La Symphonie no 7 en la majeur, op. 92, de Beethoven fut qualifiée par Richard Wagner de véritable “apothéose de la danse”, soulignant ainsi la prédominance du rythme et de l’élan corporel dans l’architecture même de l’œuvre.
André Boucourechliev
Des neuf symphonies composées par Ludwig van Beethoven entre 1799 et 1824, la Symphonie no 7 en la majeur, op. 92, est, sans conteste, celle qui se prête de la manière la plus évidente à la danse. Ne serait-ce que parce que le rythme l’emporte souvent sur la mélodie. Et comme une mise en abyme, ce spectacle débute avec une séquence de musique électronique intitulée Freiheit/Extasis, composée par Diego Noguera, et dansée par la compagnie Sasha Waltz & Guests. « Liberté » et « extase » évoquant le contexte dans lequel fut créée la Septième, autant que le projet de la chorégraphe, dans cette œuvre qui met en tension le rapport entre les libertés individuelles et les contraintes sociales.
C’est à la fin de sa vie, en effet, lorsqu’il perd l’ouïe, que Ludwig van Beethoven crée la Symphonie no 7. Le compositeur entretient alors un dialogue avec l’inventeur du métronome, Johann Nepomuk Maelzel. Et la question du rythme est désormais au cœur de son œuvre, alors qu’il est le témoin impuissant de l’échec de la Révolution française et d’un retour imposé aux anciennes traditions.
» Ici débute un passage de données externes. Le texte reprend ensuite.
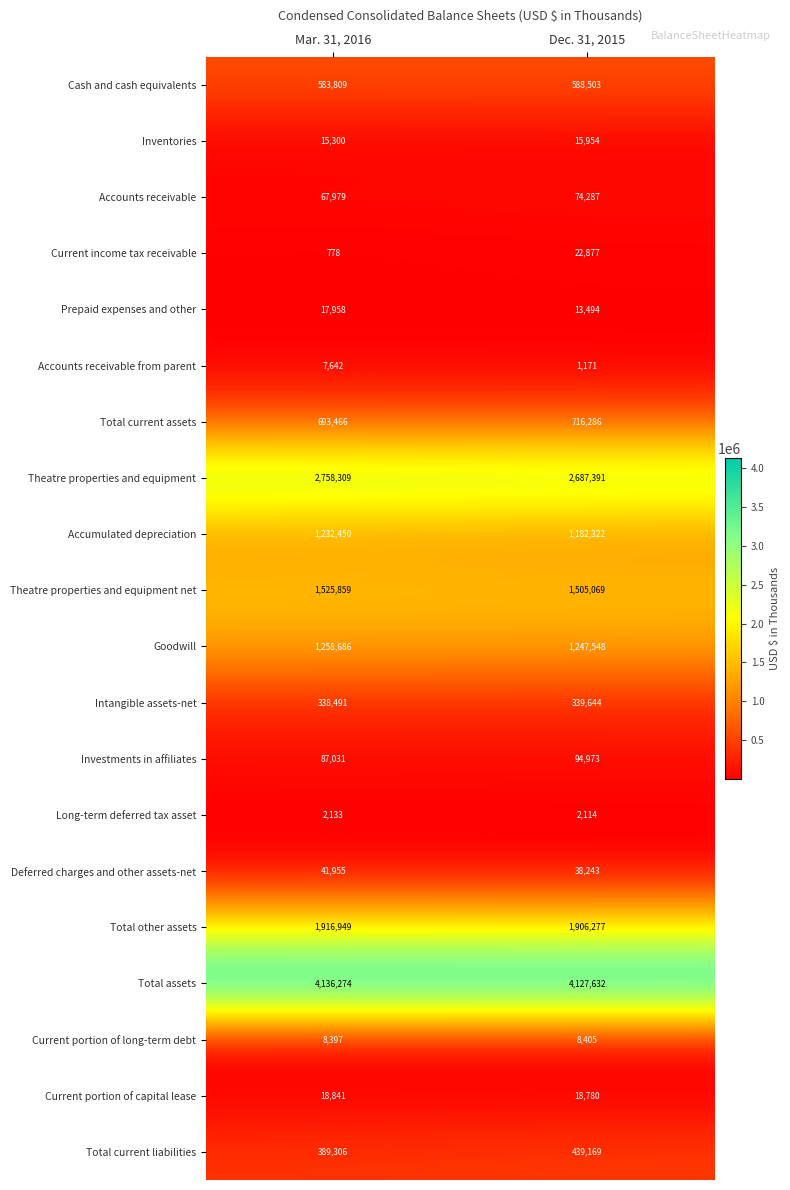

The Investments in affiliates series shows 59506 at Mar. 31, 2016. True or false?

False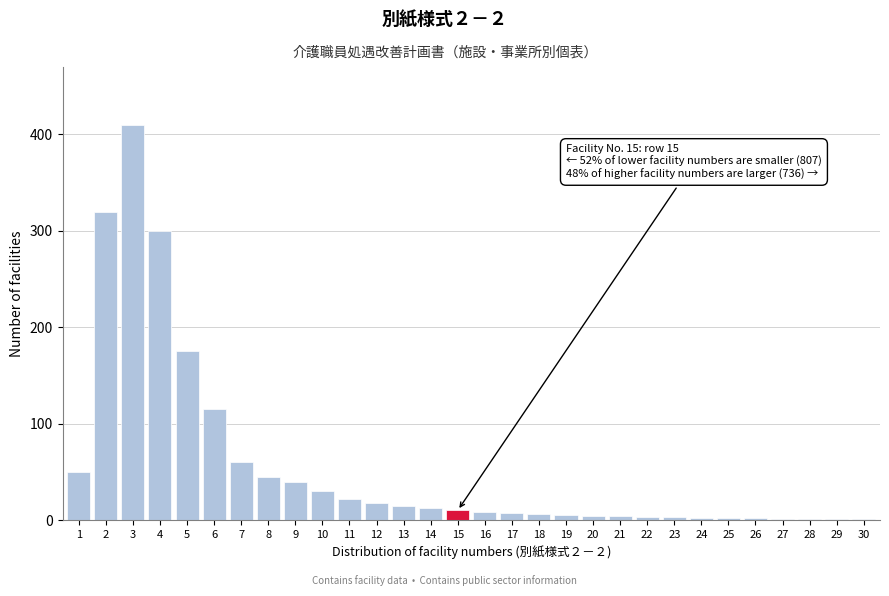

Approximately how many times larger is the value at 9 compared to 14?

3.3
Tandis que le besoin de transformation sociale se heurte à l’ère des Restaurations européennes, les libertés se restreignent peu à peu et les perspectives s’amenuisent.
Ces idéaux révolutionnaires, qui forgent les expériences politiques, philosophiques et esthétiques du xixe siècle, gardent une ombre portée sur l’histoire du temps présent et la chorégraphe s’en est saisie dès l’été 2021, à Delphes, alors qu’elle réglait une chorégraphie sur deux des quatre mouvements de la Septième, dans le cadre d’un projet artistique européen pour la chaîne de télévision Arte : Mit Beethoven durch Europa – « Avec Beethoven à travers l’Europe ». Elle avait alors travaillé en étroite collaboration avec le chef d’orchestre Teodor Currentzis et décida, à son retour, d’achever sa chorégraphie sur l’œuvre entière.
Conçu pour quatorze danseurs, Beethoven 7 créé à Berlin en 2023, donne à lire la partition du maître de la symphonie par le mouvement : musique et danse s’articulent et s’imbriquent comme rarement, et se conjuguent parfaitement dans les deux parties d’un spectacle qui, encore et encore, attire l’attention des spectateurs sur l’enjeu des libertés, à commencer par la liberté d’expression.